Supplied entries:
#####
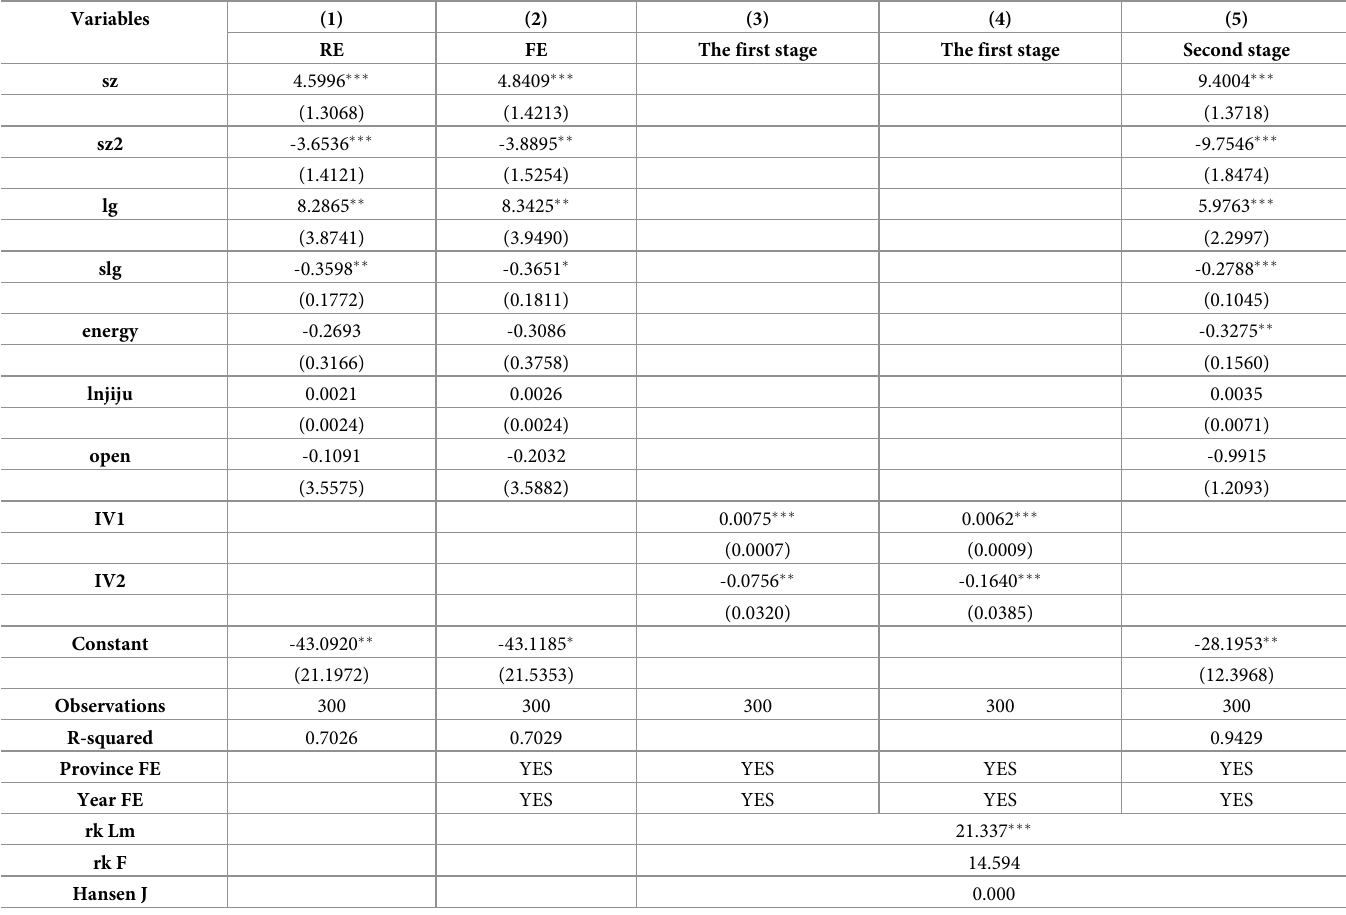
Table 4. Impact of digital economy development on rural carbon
#####
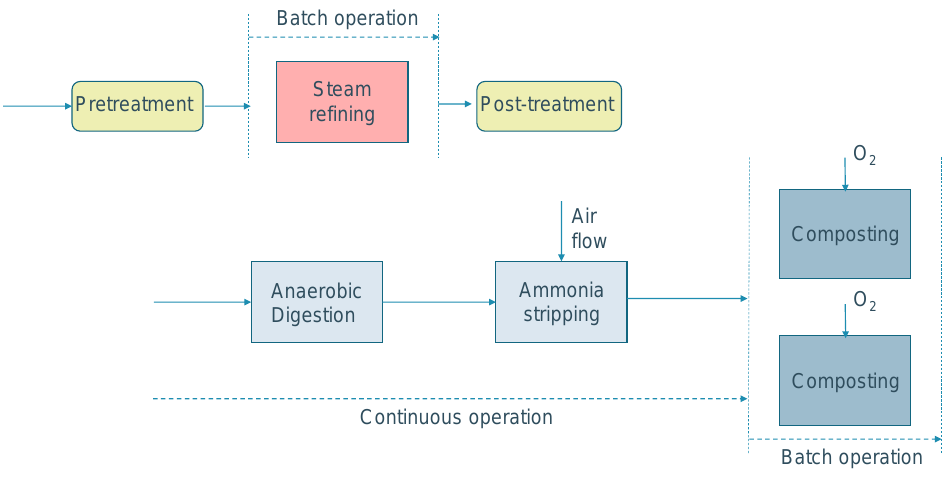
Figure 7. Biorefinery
#####
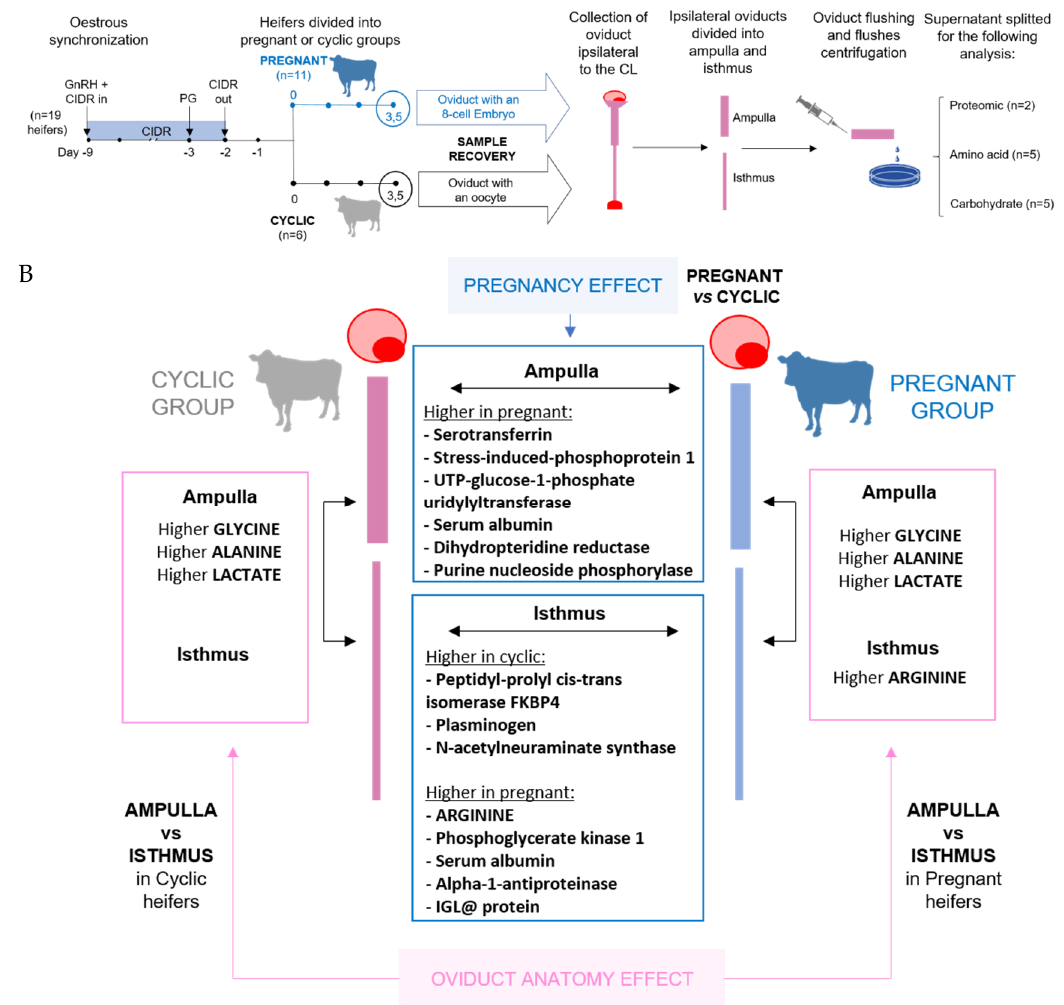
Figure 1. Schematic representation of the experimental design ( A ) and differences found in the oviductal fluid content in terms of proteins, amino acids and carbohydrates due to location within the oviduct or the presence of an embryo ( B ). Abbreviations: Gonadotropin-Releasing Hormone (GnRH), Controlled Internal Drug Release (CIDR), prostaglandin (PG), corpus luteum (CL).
#####
What needs to be done: Return every line above where "Figure" appears.

Solution to the problem:
Figure 7. Biorefinery
Figure 1. Schematic representation of the experimental design ( A ) and differences found in the oviductal fluid content in terms of proteins, amino acids and carbohydrates due to location within the oviduct or the presence of an embryo ( B ). Abbreviations: Gonadotropin-Releasing Hormone (GnRH), Controlled Internal Drug Release (CIDR), prostaglandin (PG), corpus luteum (CL).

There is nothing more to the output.